Meskipun rencana merger antara Nissan dan Honda telah dibatalkan, laporan terbaru mengindikasikan bahwa Nissan tengah mempertimbangkan untuk menerima investasi dari Honda. Langkah ini dapat membuka peluang kerja sama antara kedua produsen mobil Jepang tersebut, serta melibatkan Mitsubishi dan Hon Hai Precision Industry (Foxconn).
Dilansir Carscoops, sumber dari Jepang menyebutkan bahwa Nissan masih ingin menjalin kemitraan dengan Honda meskipun negosiasi awal kandas pada Februari lalu. Dengan kondisi keuangan yang tidak stabil, Nissan tampaknya siap mengambil berbagai langkah demi bertahan, termasuk kemungkinan mengganti CEO saat ini, Makoto Uchida, yang telah memimpin sejak 2019.

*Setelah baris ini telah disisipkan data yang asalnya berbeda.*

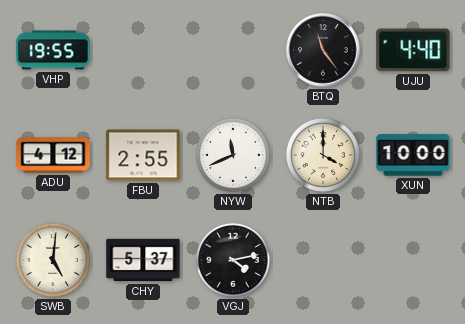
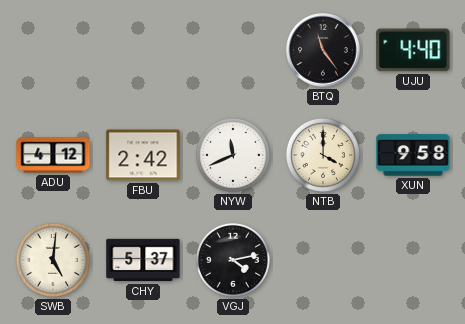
VHP: 19:55 -> none
FBU: 2:55 -> 2:42
XUN: 10:00 -> 9:58
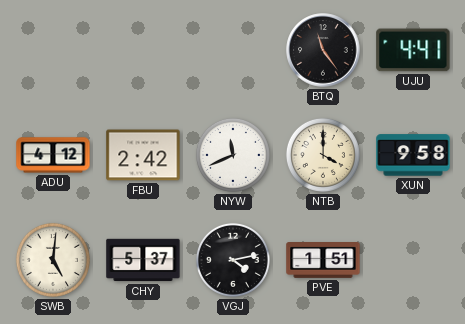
UJU: 4:40 -> 4:41
PVE: none -> 1:51
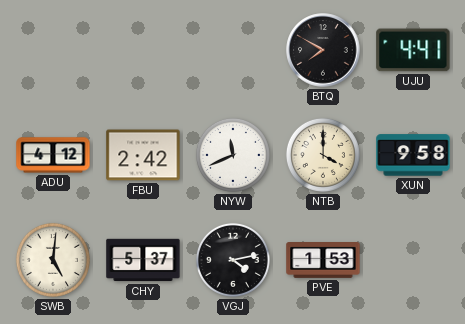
BTQ: 11:24 -> 7:50
PVE: 1:51 -> 1:53
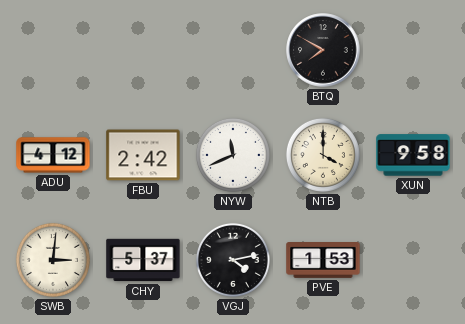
UJU: 4:41 -> none
SWB: 5:01 -> 3:01
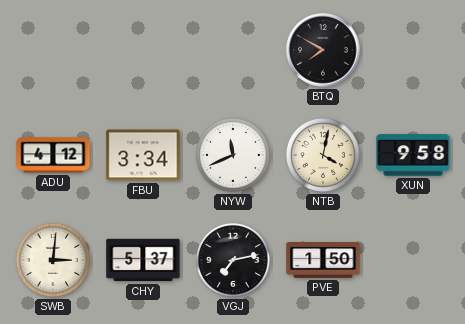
FBU: 2:42 -> 3:34
NTB: 4:00 -> 4:02
VGJ: 4:13 -> 7:13
PVE: 1:53 -> 1:50
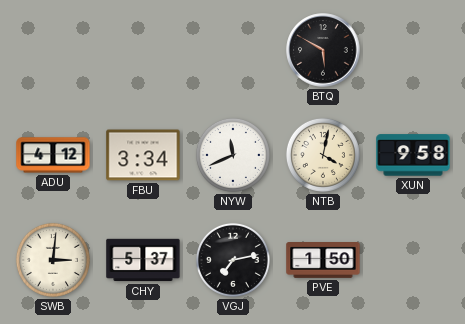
BTQ: 7:50 -> 5:50
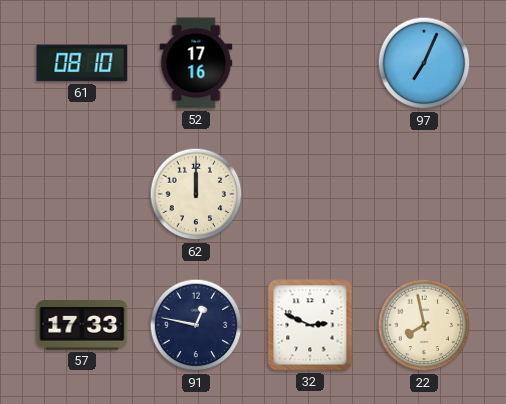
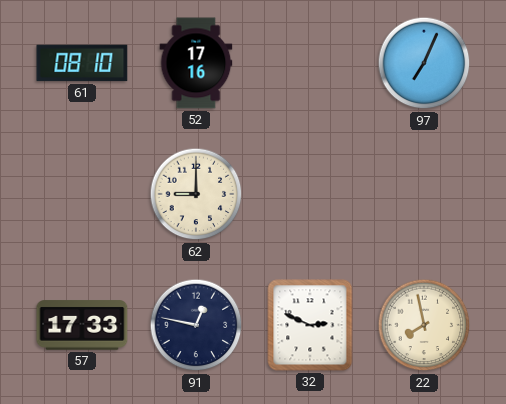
62: 12:00 -> 9:00
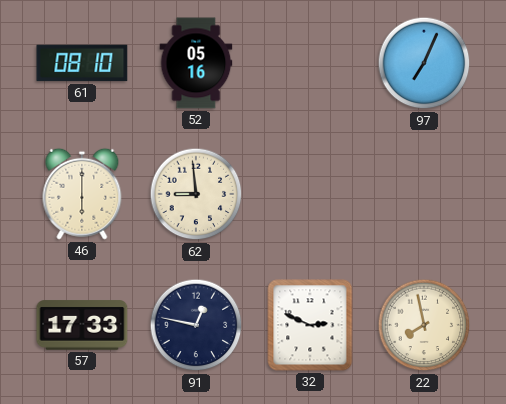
52: 17:16 -> 05:16
46: none -> 6:00
62: 9:00 -> 8:59
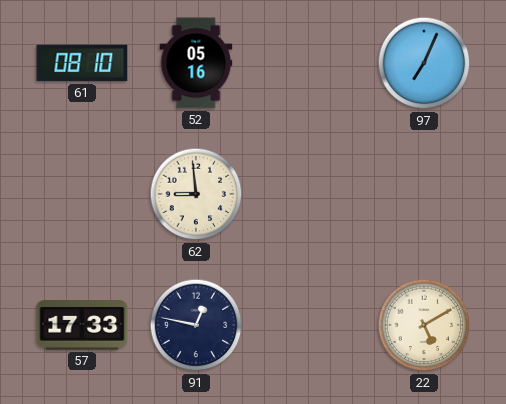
46: 6:00 -> none
32: 2:49 -> none
22: 7:58 -> 5:10
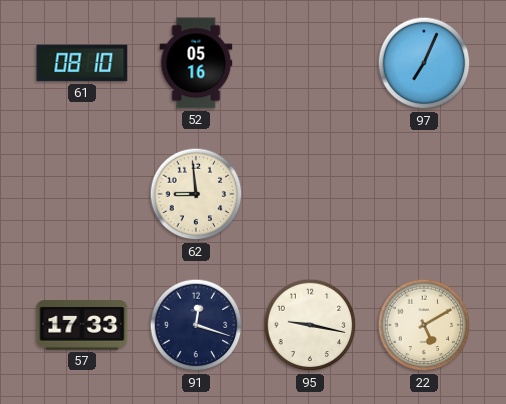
91: 12:47 -> 12:18
95: none -> 9:17
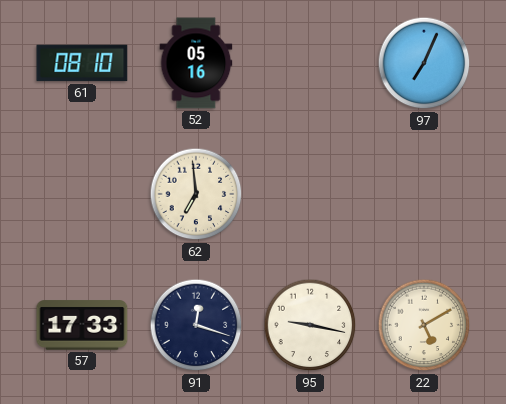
62: 8:59 -> 6:59
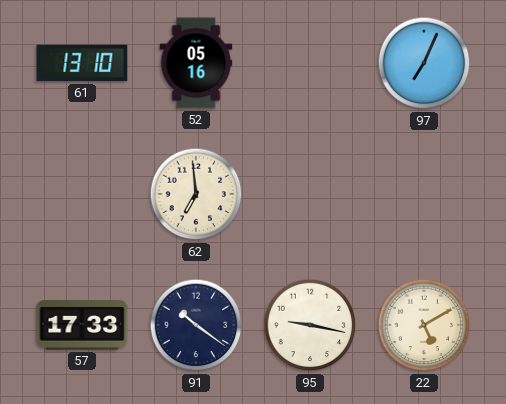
61: 08:10 -> 13:10
91: 12:18 -> 10:21
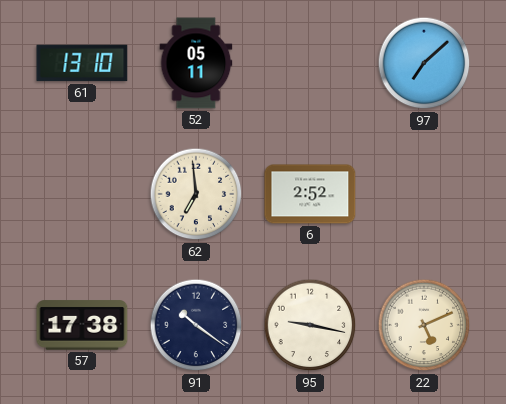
52: 05:16 -> 05:11
97: 7:04 -> 7:08
6: none -> 2:52
57: 17:33 -> 17:38
22: 5:10 -> 5:11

Menurut laporan Nikkei Business, jika Nissan menerima investasi dari Honda, posisi Uchida bisa terancam. Uchida sendiri telah menyatakan bahwa ia tidak akan menghalangi keputusan komite nominasi, dewan direksi, atau pemegang saham jika mereka menghendaki pergantiannya. Komite nominasi Nissan dijadwalkan bertemu pada 6 Maret untuk membahas langkah selanjutnya. Jika Uchida digantikan, CFO Jeremy Papin kemungkinan akan ditunjuk sebagai pemimpin sementara dan memimpin negosiasi baru dengan Honda.
Uchida sebelumnya berupaya menstabilkan bisnis Nissan sebelum meninggalkan jabatannya. Namun, Nissan baru-baru ini melaporkan potensi kerugian bersih sebesar $536 juta untuk tahun fiskal yang berakhir pada Maret, jauh dari perkiraan keuntungan $2,5 miliar yang disampaikan pada Mei 2024.
Sementara itu, Foxconn dikabarkan menjadi salah satu pihak yang tertarik untuk berinvestasi di Nissan. Tekanan dari pemerintah Jepang untuk mempertahankan Nissan sebagai perusahaan domestik diduga menjadi alasan Honda didorong untuk menjalin kemitraan dengan pesaingnya.
Setelah gagalnya rencana pendirian perusahaan induk bersama, Uchida mengakui bahwa Nissan sulit bertahan tanpa mitra strategis. Ia menyatakan bahwa meskipun Honda mengajukan proposal, Nissan khawatir kehilangan independensinya jika berada di bawah kendali penuh Honda.